Directions
Some of the lines below need repeating. Reproduce exactly those between the lines holding "5: (565, 103, 1.03)" and "24: (451, 244, 1.17)", inclusive.

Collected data
Content starts
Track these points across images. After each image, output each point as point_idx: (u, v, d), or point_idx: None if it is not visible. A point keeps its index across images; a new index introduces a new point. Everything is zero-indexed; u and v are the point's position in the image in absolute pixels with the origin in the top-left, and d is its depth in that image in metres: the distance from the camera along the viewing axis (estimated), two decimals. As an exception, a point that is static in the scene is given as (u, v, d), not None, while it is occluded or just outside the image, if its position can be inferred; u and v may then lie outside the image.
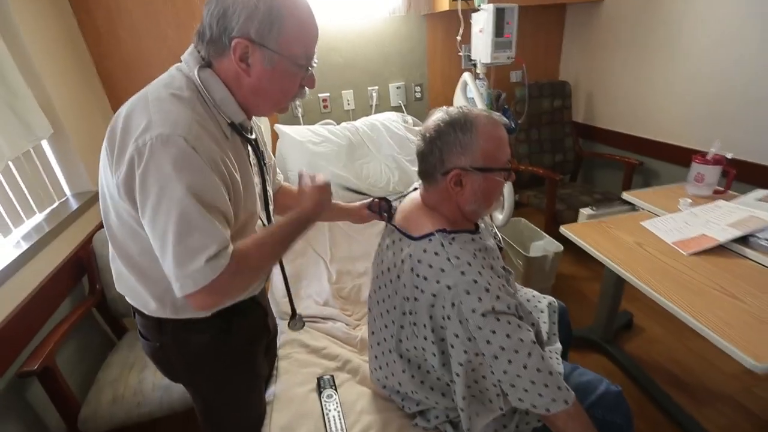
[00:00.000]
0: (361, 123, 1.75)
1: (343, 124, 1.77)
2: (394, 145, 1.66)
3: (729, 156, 1.30)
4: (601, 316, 1.64)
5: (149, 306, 0.74)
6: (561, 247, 1.86)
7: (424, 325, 0.79)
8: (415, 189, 1.01)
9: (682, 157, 1.96)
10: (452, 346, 0.76)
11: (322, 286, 1.42)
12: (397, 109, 2.33)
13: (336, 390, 1.02)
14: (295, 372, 1.10)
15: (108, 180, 0.65)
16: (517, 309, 0.75)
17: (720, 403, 1.40)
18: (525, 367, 0.72)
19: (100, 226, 1.51)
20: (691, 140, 1.93)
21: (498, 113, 0.82)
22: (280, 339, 1.22)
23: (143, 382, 1.21)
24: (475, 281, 0.72)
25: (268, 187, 0.86)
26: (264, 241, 0.71)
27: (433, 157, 0.81)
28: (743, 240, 1.06)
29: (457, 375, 0.77)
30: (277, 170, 1.05)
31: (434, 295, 0.76)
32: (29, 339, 1.14)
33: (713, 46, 1.75)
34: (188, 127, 0.60)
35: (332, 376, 1.07)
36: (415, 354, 0.85)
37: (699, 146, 1.86)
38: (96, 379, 1.25)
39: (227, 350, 0.84)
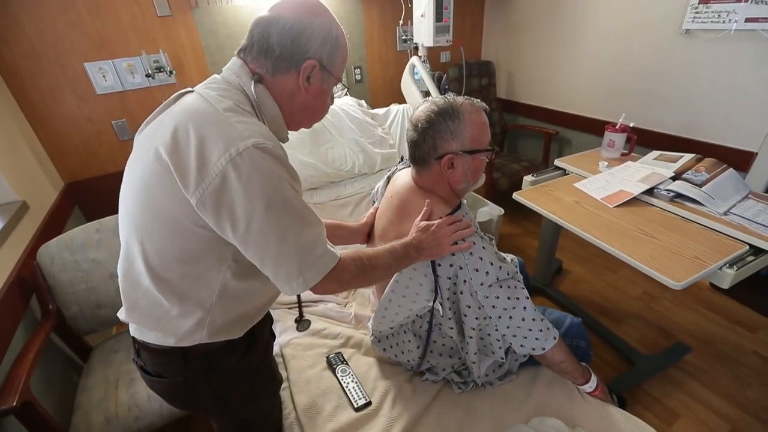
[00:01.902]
0: (320, 109, 1.76)
1: (302, 111, 1.77)
2: (355, 128, 1.71)
3: (631, 125, 1.61)
4: (541, 264, 1.93)
5: (178, 332, 0.70)
6: (502, 211, 2.12)
7: (441, 304, 0.91)
8: (398, 170, 1.11)
9: (590, 127, 2.33)
10: (465, 316, 0.90)
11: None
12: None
13: (347, 364, 1.11)
14: (301, 356, 1.15)
15: (160, 197, 0.62)
16: (511, 271, 0.91)
17: (632, 320, 1.79)
18: (523, 320, 0.88)
19: (40, 240, 1.34)
20: (598, 112, 2.30)
21: (478, 99, 0.94)
22: (278, 327, 1.25)
23: (136, 396, 1.16)
24: (481, 258, 0.86)
25: None
26: (374, 250, 0.80)
27: (426, 145, 0.90)
28: (650, 191, 1.36)
29: (470, 338, 0.91)
30: None
31: (449, 278, 0.88)
32: (-10, 375, 1.01)
33: (611, 32, 2.08)
34: (272, 136, 0.64)
35: (340, 353, 1.14)
36: (426, 329, 0.98)
37: (604, 117, 2.23)
38: (77, 404, 1.16)
39: (253, 365, 0.83)
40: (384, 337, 1.08)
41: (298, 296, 1.10)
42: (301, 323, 1.14)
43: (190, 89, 0.70)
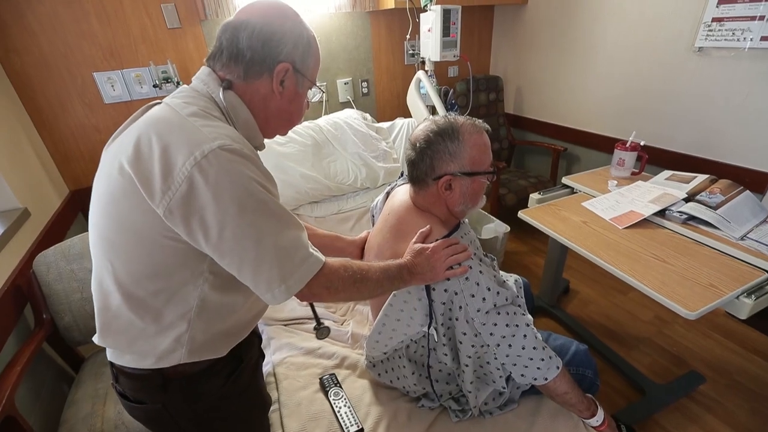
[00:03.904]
0: (324, 122, 1.75)
1: (305, 123, 1.76)
2: (359, 142, 1.70)
3: (642, 143, 1.56)
4: (547, 284, 1.87)
5: (155, 351, 0.66)
6: (508, 228, 2.07)
7: (436, 330, 0.87)
8: (397, 185, 1.08)
9: (599, 144, 2.29)
10: (461, 342, 0.85)
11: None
12: (346, 104, 2.35)
13: (341, 387, 1.06)
14: (294, 376, 1.11)
15: (126, 210, 0.59)
16: (511, 297, 0.87)
17: (642, 345, 1.71)
18: (523, 348, 0.84)
19: (39, 247, 1.33)
20: (607, 129, 2.25)
21: (480, 120, 0.91)
22: (272, 344, 1.22)
23: (123, 413, 1.11)
24: (477, 283, 0.82)
25: None
26: (364, 263, 0.75)
27: (424, 165, 0.88)
28: (661, 213, 1.30)
29: (466, 366, 0.87)
30: None
31: (443, 303, 0.84)
32: (-23, 387, 0.99)
33: (622, 49, 2.05)
34: (241, 139, 0.61)
35: (334, 374, 1.10)
36: (422, 354, 0.93)
37: (614, 134, 2.19)
38: (63, 419, 1.13)
39: (238, 389, 0.79)
40: (379, 361, 1.03)
41: (311, 303, 1.07)
42: (320, 330, 1.11)
43: (158, 101, 0.68)
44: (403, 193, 1.01)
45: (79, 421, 1.11)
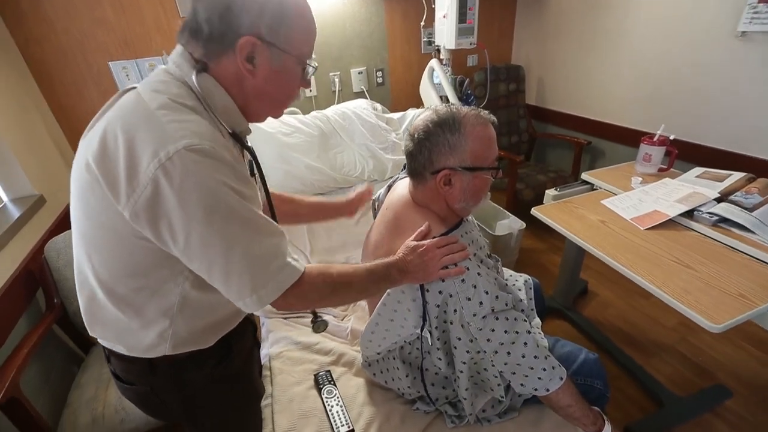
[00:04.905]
0: (332, 112, 1.71)
1: (313, 113, 1.72)
2: (367, 133, 1.65)
3: (671, 137, 1.44)
4: (562, 285, 1.79)
5: (140, 345, 0.66)
6: (524, 225, 1.99)
7: (430, 332, 0.82)
8: (399, 178, 1.03)
9: (626, 137, 2.15)
10: (455, 347, 0.80)
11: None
12: (360, 94, 2.30)
13: (335, 385, 1.04)
14: (289, 371, 1.09)
15: (97, 210, 0.57)
16: (512, 301, 0.81)
17: (663, 353, 1.61)
18: (523, 356, 0.78)
19: (53, 234, 1.37)
20: (635, 122, 2.11)
21: (486, 111, 0.84)
22: (270, 337, 1.21)
23: (124, 397, 1.14)
24: (475, 286, 0.76)
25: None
26: (346, 266, 0.71)
27: (422, 157, 0.82)
28: (689, 214, 1.20)
29: (461, 372, 0.82)
30: None
31: (438, 306, 0.79)
32: (-14, 367, 1.02)
33: (654, 36, 1.90)
34: (211, 135, 0.56)
35: (329, 371, 1.08)
36: (416, 356, 0.89)
37: (642, 127, 2.05)
38: (68, 401, 1.16)
39: (227, 377, 0.79)
40: (374, 360, 1.00)
41: None
42: (317, 324, 1.06)
43: (133, 86, 0.62)
44: (403, 187, 0.96)
45: (82, 404, 1.14)
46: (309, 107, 2.13)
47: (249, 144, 0.71)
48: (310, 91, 2.16)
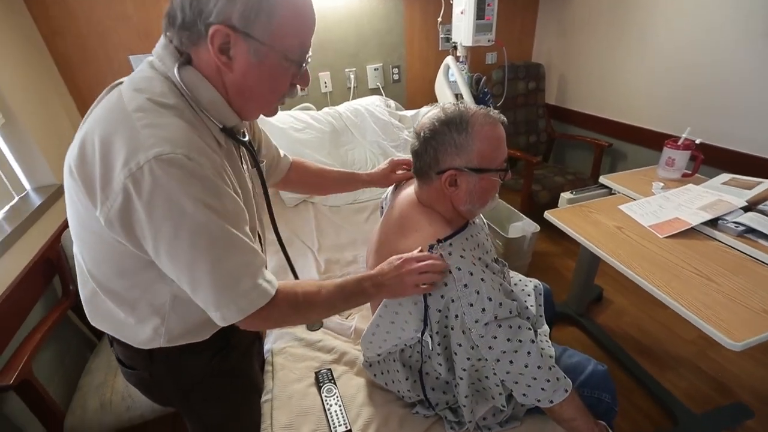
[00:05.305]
0: (344, 108, 1.70)
1: (325, 109, 1.72)
2: (379, 130, 1.63)
3: (697, 141, 1.37)
4: (575, 291, 1.73)
5: (137, 339, 0.68)
6: (538, 228, 1.93)
7: (431, 337, 0.80)
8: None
9: (650, 140, 2.06)
10: (456, 354, 0.78)
11: (311, 277, 1.41)
12: (375, 91, 2.28)
13: (335, 384, 1.03)
14: (291, 367, 1.09)
15: (82, 213, 0.56)
16: (517, 309, 0.78)
17: (680, 367, 1.54)
18: (526, 366, 0.75)
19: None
20: (660, 124, 2.02)
21: (496, 111, 0.81)
22: (273, 332, 1.21)
23: (130, 385, 1.17)
24: (478, 292, 0.73)
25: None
26: (318, 286, 0.68)
27: (427, 157, 0.80)
28: (713, 222, 1.14)
29: (461, 378, 0.80)
30: (278, 149, 0.96)
31: (439, 311, 0.77)
32: (1, 349, 1.06)
33: (682, 34, 1.81)
34: (187, 141, 0.52)
35: (330, 370, 1.07)
36: (416, 359, 0.87)
37: (667, 130, 1.96)
38: (78, 386, 1.20)
39: (225, 369, 0.79)
40: (375, 362, 0.99)
41: None
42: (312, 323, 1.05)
43: (120, 81, 0.60)
44: (410, 186, 0.94)
45: (92, 390, 1.17)
46: (324, 103, 2.12)
47: (246, 137, 0.69)
48: (326, 86, 2.15)
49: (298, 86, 0.65)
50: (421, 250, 0.76)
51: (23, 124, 1.36)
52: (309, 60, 0.62)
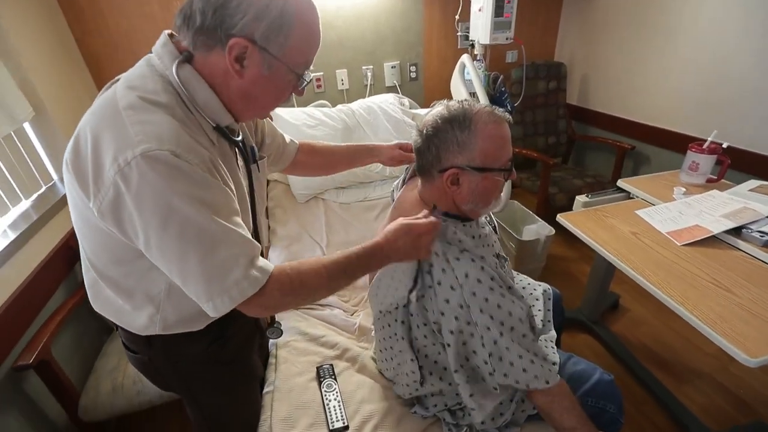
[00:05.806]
0: (357, 105, 1.71)
1: (339, 106, 1.72)
2: (391, 128, 1.63)
3: (724, 145, 1.31)
4: (590, 298, 1.68)
5: (134, 325, 0.70)
6: (553, 231, 1.89)
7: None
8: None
9: (675, 143, 1.98)
10: (443, 314, 0.77)
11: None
12: (392, 89, 2.28)
13: (335, 379, 1.04)
14: (293, 361, 1.11)
15: (79, 204, 0.59)
16: (510, 287, 0.77)
17: (699, 381, 1.48)
18: (513, 341, 0.75)
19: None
20: (686, 126, 1.94)
21: (502, 109, 0.80)
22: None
23: (142, 370, 1.21)
24: (473, 260, 0.75)
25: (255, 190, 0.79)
26: (319, 265, 0.65)
27: (429, 154, 0.79)
28: (736, 231, 1.08)
29: (448, 345, 0.79)
30: (283, 136, 0.97)
31: (431, 266, 0.78)
32: (23, 330, 1.12)
33: (713, 32, 1.73)
34: (175, 138, 0.54)
35: (331, 365, 1.08)
36: (423, 343, 0.87)
37: (693, 132, 1.88)
38: (94, 368, 1.25)
39: (222, 357, 0.81)
40: (383, 348, 0.98)
41: None
42: (270, 328, 0.97)
43: (117, 78, 0.62)
44: (414, 184, 0.94)
45: (105, 373, 1.22)
46: (340, 100, 2.13)
47: (239, 137, 0.70)
48: (342, 83, 2.16)
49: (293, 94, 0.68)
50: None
51: (53, 118, 1.43)
52: (309, 74, 0.66)
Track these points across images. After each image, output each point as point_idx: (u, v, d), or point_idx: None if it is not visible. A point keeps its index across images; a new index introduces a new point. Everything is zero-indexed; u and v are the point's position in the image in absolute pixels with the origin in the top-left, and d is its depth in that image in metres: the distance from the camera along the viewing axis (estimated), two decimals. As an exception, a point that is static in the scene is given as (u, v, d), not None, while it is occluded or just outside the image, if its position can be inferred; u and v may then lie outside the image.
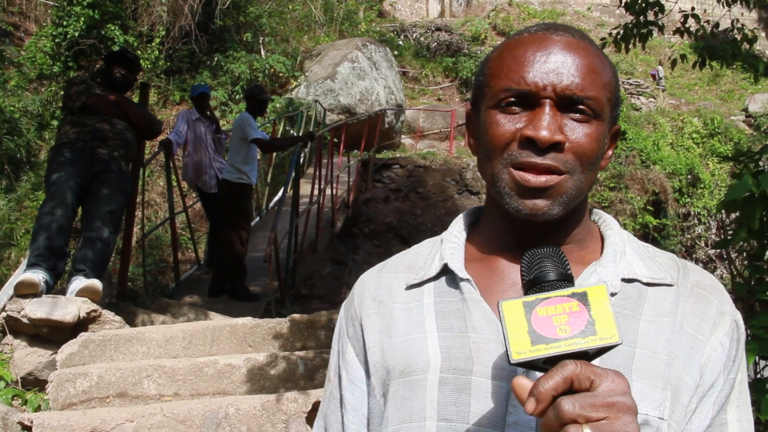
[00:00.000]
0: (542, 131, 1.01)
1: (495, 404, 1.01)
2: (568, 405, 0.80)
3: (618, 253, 1.11)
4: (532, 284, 0.92)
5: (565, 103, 1.03)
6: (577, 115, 1.04)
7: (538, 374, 0.87)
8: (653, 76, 24.30)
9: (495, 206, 1.13)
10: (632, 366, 1.00)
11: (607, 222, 1.18)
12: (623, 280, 1.08)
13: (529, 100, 1.04)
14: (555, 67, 1.04)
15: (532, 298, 0.89)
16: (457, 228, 1.21)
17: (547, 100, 1.03)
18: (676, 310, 1.06)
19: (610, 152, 1.15)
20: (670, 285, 1.09)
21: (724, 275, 14.25)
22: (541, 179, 1.02)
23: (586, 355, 0.86)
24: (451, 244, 1.17)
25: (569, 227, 1.12)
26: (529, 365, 0.87)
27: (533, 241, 1.09)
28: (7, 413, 3.81)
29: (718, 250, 14.88)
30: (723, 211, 3.28)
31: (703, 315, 1.07)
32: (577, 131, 1.03)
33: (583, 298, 0.88)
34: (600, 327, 0.86)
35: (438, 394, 1.04)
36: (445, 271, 1.14)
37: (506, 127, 1.05)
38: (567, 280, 0.92)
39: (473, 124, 1.17)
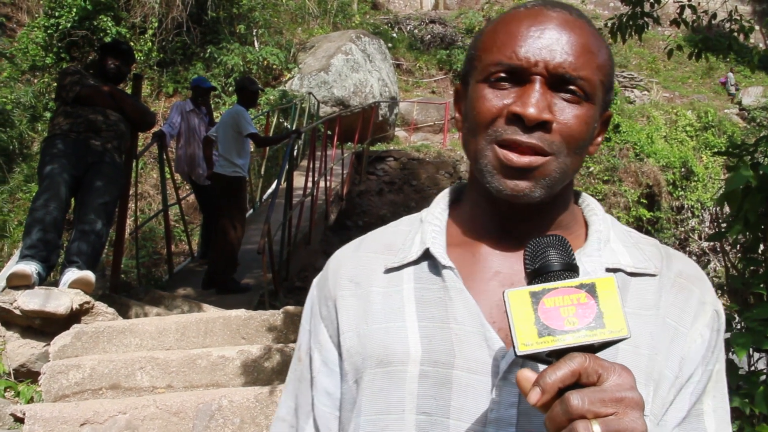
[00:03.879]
0: (530, 108, 0.97)
1: (476, 400, 0.98)
2: (577, 400, 0.78)
3: (602, 241, 1.08)
4: (537, 274, 0.89)
5: (557, 81, 0.99)
6: (568, 95, 1.00)
7: (542, 367, 0.85)
8: (723, 83, 24.17)
9: (477, 186, 1.08)
10: (615, 361, 0.95)
11: (592, 207, 1.14)
12: (607, 269, 1.05)
13: (520, 76, 1.00)
14: (549, 43, 1.00)
15: (539, 288, 0.86)
16: (439, 209, 1.16)
17: (538, 77, 0.99)
18: (659, 302, 1.04)
19: (599, 138, 1.11)
20: (654, 275, 1.06)
21: (717, 268, 14.30)
22: (524, 159, 0.98)
23: (592, 348, 0.84)
24: (432, 226, 1.12)
25: (553, 212, 1.09)
26: (534, 357, 0.85)
27: (516, 224, 1.07)
28: (0, 405, 3.79)
29: (712, 243, 14.92)
30: (722, 203, 3.27)
31: (685, 306, 1.05)
32: (566, 112, 1.00)
33: (591, 289, 0.86)
34: (608, 320, 0.84)
35: (418, 387, 1.01)
36: (427, 256, 1.09)
37: (493, 102, 1.01)
38: (572, 270, 0.89)
39: (461, 100, 1.12)
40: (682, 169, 16.85)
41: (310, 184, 9.16)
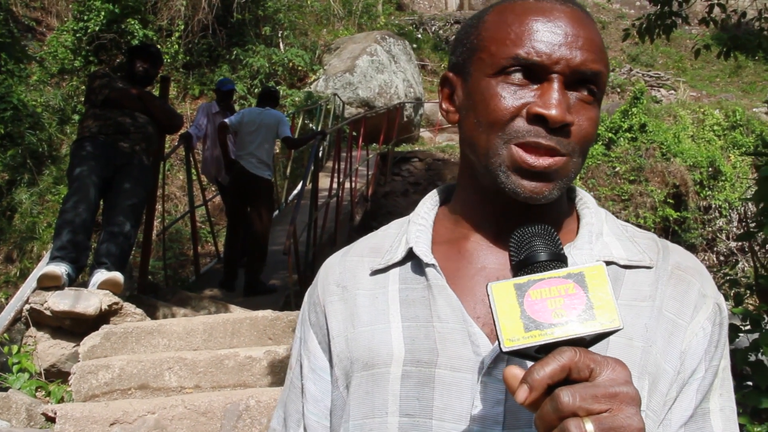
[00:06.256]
0: (555, 110, 0.93)
1: (459, 398, 0.95)
2: (568, 397, 0.73)
3: (594, 234, 1.04)
4: (522, 265, 0.84)
5: (575, 80, 0.96)
6: (584, 95, 0.97)
7: (530, 364, 0.79)
8: None
9: (472, 182, 1.06)
10: (607, 354, 0.91)
11: (584, 200, 1.10)
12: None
13: (537, 73, 0.96)
14: (569, 40, 0.95)
15: (524, 279, 0.81)
16: (426, 208, 1.13)
17: (558, 76, 0.95)
18: (655, 294, 1.00)
19: None
20: (649, 267, 1.02)
21: (746, 268, 14.12)
22: (546, 161, 0.95)
23: (582, 342, 0.79)
24: (417, 225, 1.09)
25: (551, 208, 1.05)
26: (521, 354, 0.80)
27: (512, 222, 0.99)
28: (32, 404, 3.85)
29: (740, 243, 14.73)
30: (758, 201, 3.23)
31: (684, 298, 1.00)
32: (581, 113, 0.96)
33: (579, 279, 0.80)
34: (599, 311, 0.79)
35: (400, 389, 0.98)
36: (411, 256, 1.06)
37: (509, 100, 0.96)
38: (560, 260, 0.84)
39: (449, 89, 1.08)
40: (710, 169, 16.64)
41: (335, 186, 9.18)
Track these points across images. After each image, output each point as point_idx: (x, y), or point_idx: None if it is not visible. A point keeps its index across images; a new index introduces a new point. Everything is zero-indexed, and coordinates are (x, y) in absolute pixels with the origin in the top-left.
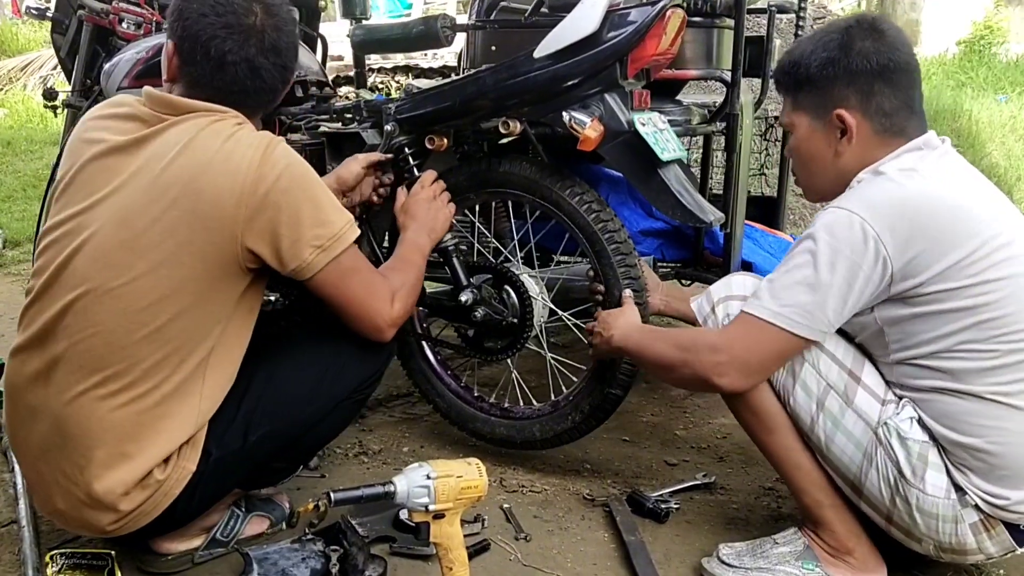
Content ends
Result of the exercise
5: (565, 103, 1.03)
6: (577, 115, 1.04)
7: (538, 374, 0.87)
8: (653, 76, 24.30)
9: (495, 206, 1.13)
10: (632, 366, 1.00)
11: (607, 222, 1.18)
12: (623, 280, 1.08)
13: (529, 100, 1.04)
14: (555, 67, 1.04)
15: (532, 298, 0.89)
16: (457, 228, 1.21)
17: (547, 100, 1.03)
18: (676, 310, 1.06)
19: (610, 152, 1.15)
20: (670, 285, 1.09)
21: (724, 275, 14.25)
22: (541, 179, 1.02)
23: (586, 355, 0.86)
24: (451, 244, 1.17)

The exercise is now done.